**What the task asks**
Every line with "width" in it must be copied from the data.

**Source texts of formatted documents**
"""

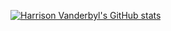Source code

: 
[![Harrison Vanderbyl's GitHub stats](https://github-readme-stats.vercel.app/api?username=harrisonvanderbyl&theme=radical)](https://github.com/anuraghazra/github-readme-stats)

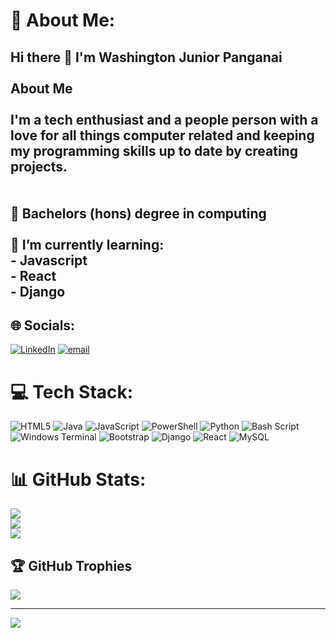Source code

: # 💫 About Me:
## Hi there 👋 I'm Washington Junior Panganai<br><br>About Me<br><br>I'm a tech enthusiast and a people person with a love for all things computer related and keeping my programming skills up to date by creating projects.<br><br><br>:brain: Bachelors (hons) degree in computing<br><br>🌱 I’m currently learning:<br>  - Javascript<br>  - React<br>  - Django


## 🌐 Socials:
[![LinkedIn](https://img.shields.io/badge/LinkedIn-%230077B5.svg?logo=linkedin&logoColor=white)](https://www.linkedin.com/in/washington-junior-panganai-9756621bb/?trk=opento_sprofile_topcard) [![email](https://img.shields.io/badge/Email-D14836?logo=gmail&logoColor=white)](mailto:washpangs@gmail.com) 

# 💻 Tech Stack:
![HTML5](https://img.shields.io/badge/html5-%23E34F26.svg?style=for-the-badge&logo=html5&logoColor=white) ![Java](https://img.shields.io/badge/java-%23ED8B00.svg?style=for-the-badge&logo=openjdk&logoColor=white) ![JavaScript](https://img.shields.io/badge/javascript-%23323330.svg?style=for-the-badge&logo=javascript&logoColor=%23F7DF1E) ![PowerShell](https://img.shields.io/badge/PowerShell-%235391FE.svg?style=for-the-badge&logo=powershell&logoColor=white) ![Python](https://img.shields.io/badge/python-3670A0?style=for-the-badge&logo=python&logoColor=ffdd54) ![Bash Script](https://img.shields.io/badge/bash_script-%23121011.svg?style=for-the-badge&logo=gnu-bash&logoColor=white) ![Windows Terminal](https://img.shields.io/badge/Windows%20Terminal-%234D4D4D.svg?style=for-the-badge&logo=windows-terminal&logoColor=white) ![Bootstrap](https://img.shields.io/badge/bootstrap-%238511FA.svg?style=for-the-badge&logo=bootstrap&logoColor=white) ![Django](https://img.shields.io/badge/django-%23092E20.svg?style=for-the-badge&logo=django&logoColor=white) ![React](https://img.shields.io/badge/react-%2320232a.svg?style=for-the-badge&logo=react&logoColor=%2361DAFB) ![MySQL](https://img.shields.io/badge/mysql-4479A1.svg?style=for-the-badge&logo=mysql&logoColor=white)
# 📊 GitHub Stats:
![](https://github-readme-stats.vercel.app/api?username=washingtonpanganai&theme=dark&hide_border=false&include_all_commits=false&count_private=false)<br/>
![](https://nirzak-streak-stats.vercel.app/?user=washingtonpanganai&theme=dark&hide_border=false)<br/>
![](https://github-readme-stats.vercel.app/api/top-langs/?username=washingtonpanganai&theme=dark&hide_border=false&include_all_commits=false&count_private=false&layout=compact)

## 🏆 GitHub Trophies
![](https://github-profile-trophy.vercel.app/?username=washingtonpanganai&theme=radical&no-frame=false&no-bg=true&margin-w=4)

---
[![](https://visitcount.itsvg.in/api?id=washingtonpanganai&icon=0&color=0)](https://visitcount.itsvg.in)

<!-- Proudly created with GPRM ( https://gprm.itsvg.in ) -->
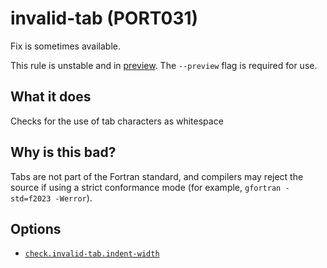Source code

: # invalid-tab (PORT031)
Fix is sometimes available.

This rule is unstable and in [preview](../preview.md). The `--preview` flag is required for use.

## What it does
Checks for the use of tab characters as whitespace

## Why is this bad?
Tabs are not part of the Fortran standard, and compilers may
reject the source if using a strict conformance mode (for example,
`gfortran -std=f2023 -Werror`).

## Options
- [`check.invalid-tab.indent-width`][check.invalid-tab.indent-width]


[check.invalid-tab.indent-width]: ../settings.md#check_invalid-tab_indent-width

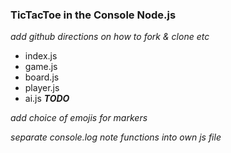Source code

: ### TicTacToe in the Console Node.js

_add github directions on how to fork & clone etc_

- index.js
- game.js
- board.js
- player.js
- ai.js **_TODO_**

_add choice of emojis for markers_

_separate console.log note functions into own js file_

"""

**Solution to this task**
- [`check.invalid-tab.indent-width`][check.invalid-tab.indent-width]
[check.invalid-tab.indent-width]: ../settings.md#check_invalid-tab_indent-width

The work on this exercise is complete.